Mentre gli israeliani prendevano casa in Medio Oriente, gli arabi la lasciavano. Si mossero così verso il Libano, la Siria e la Giordania. Ma fu il Paese dei cedri a riceverne di più. E non sempre l'accoglienza fu facile: "Fin dall'inizio - scrive Fisk in Il martirio di una nazione - i palestinesi furono trattati con poca carità dai libanesi. Dato che molti profughi erano sunniti, i maroniti presagivano, a ragione, che si sarebbero trasformati in potenziali alleati dei musulmani libanesi".
Le divisioni settarie, infatti, erano state fomentate per anni dalle potenze straniere e, appena fu possibile, si scatenò l'inferno. L'occasione perfetta arrivò quando l'Organizzazione per la liberazione della Palestina (Olp) si trasferì in Libano, dopo esser stata cacciata da re Hussein di Giordania. Da qui Yasser Arafat preparava terribili attentati contro la popolazione ebraica. Israele stava aspettando il momento più opportuno per intervenire, che arrivò quando il maggiore libanese Saad Haddad chiese l'aiuto dello Stato ebraico.
------------------------------------
* CONSEGNA ESERCIZIO 1: Nel brano sui profughi palestinesi in Libano, da chi era stata cacciata l'Organizzazione per la liberazione della Palestina prima di trasferirsi in Libano?
* CONSEGNA ESERCIZIO 2: Prosegui il brano sui profughi palestinesi in Libano partendo dalla sua ultima frase.

* DATI FORNITI:
------------------------------------
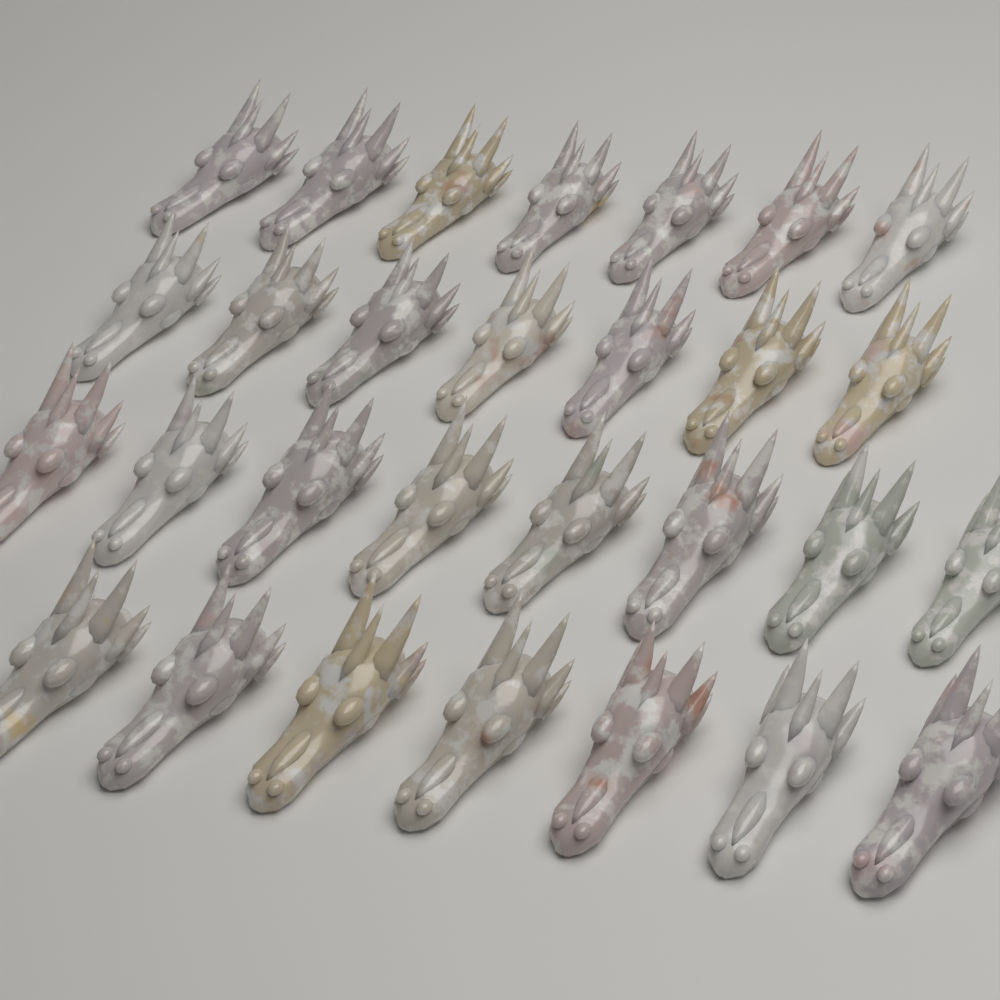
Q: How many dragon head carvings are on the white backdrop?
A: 29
------------------------------------
* RISULTATO ESERCIZIO 1: Da re Hussein di Giordania.

* RISULTATO ESERCIZIO 2:
Nel 1975 scoppiò la guerra civile. La convivenza tra i cristiani e i palestinesi, in particolare i miliziani dell'Olp, risultava impossibile. Un attentato contro Pierre Gemayel e la successiva vendetta accesero la miccia del conflitto. Si cominciò a sparare. La guerra si faceva non solo di casa in casa, ma anche con l'appoggio dei potenti vicini. I cristiani invocarono l'aiuto di Tel Aviv, che decise così di intervenire. "Gli israeliani - scrive Fisk - inviarono in Libano almeno 25mila soldati per attaccare questo disorganizzato esercito di poche centinaia di guerriglieri palestinesi. (...) Menachem Begin, il primo ministro israeliano, parlò della determinazione di Israele 'a sradicare l'erba cattiva dell'Olp'". E così fu. Ma ci vollero parecchi anni e massacri - ricordiamo per esempio quello di Sabra e Shatila - da una parte e dall'altra.
L'Olp scappò e riparò in Tunisia. Ma le ferite non si richiusero facilmente. Non si cancella da un giorno con l'altro un conflitto durato 15 anni. Anche perché negli anni Ottanta nacque, proprio durante la guerra contro Israele, una nuova milizia - Hezbollah, il Partito di Dio - che darà parecchio filo da torcere allo Stato ebraico.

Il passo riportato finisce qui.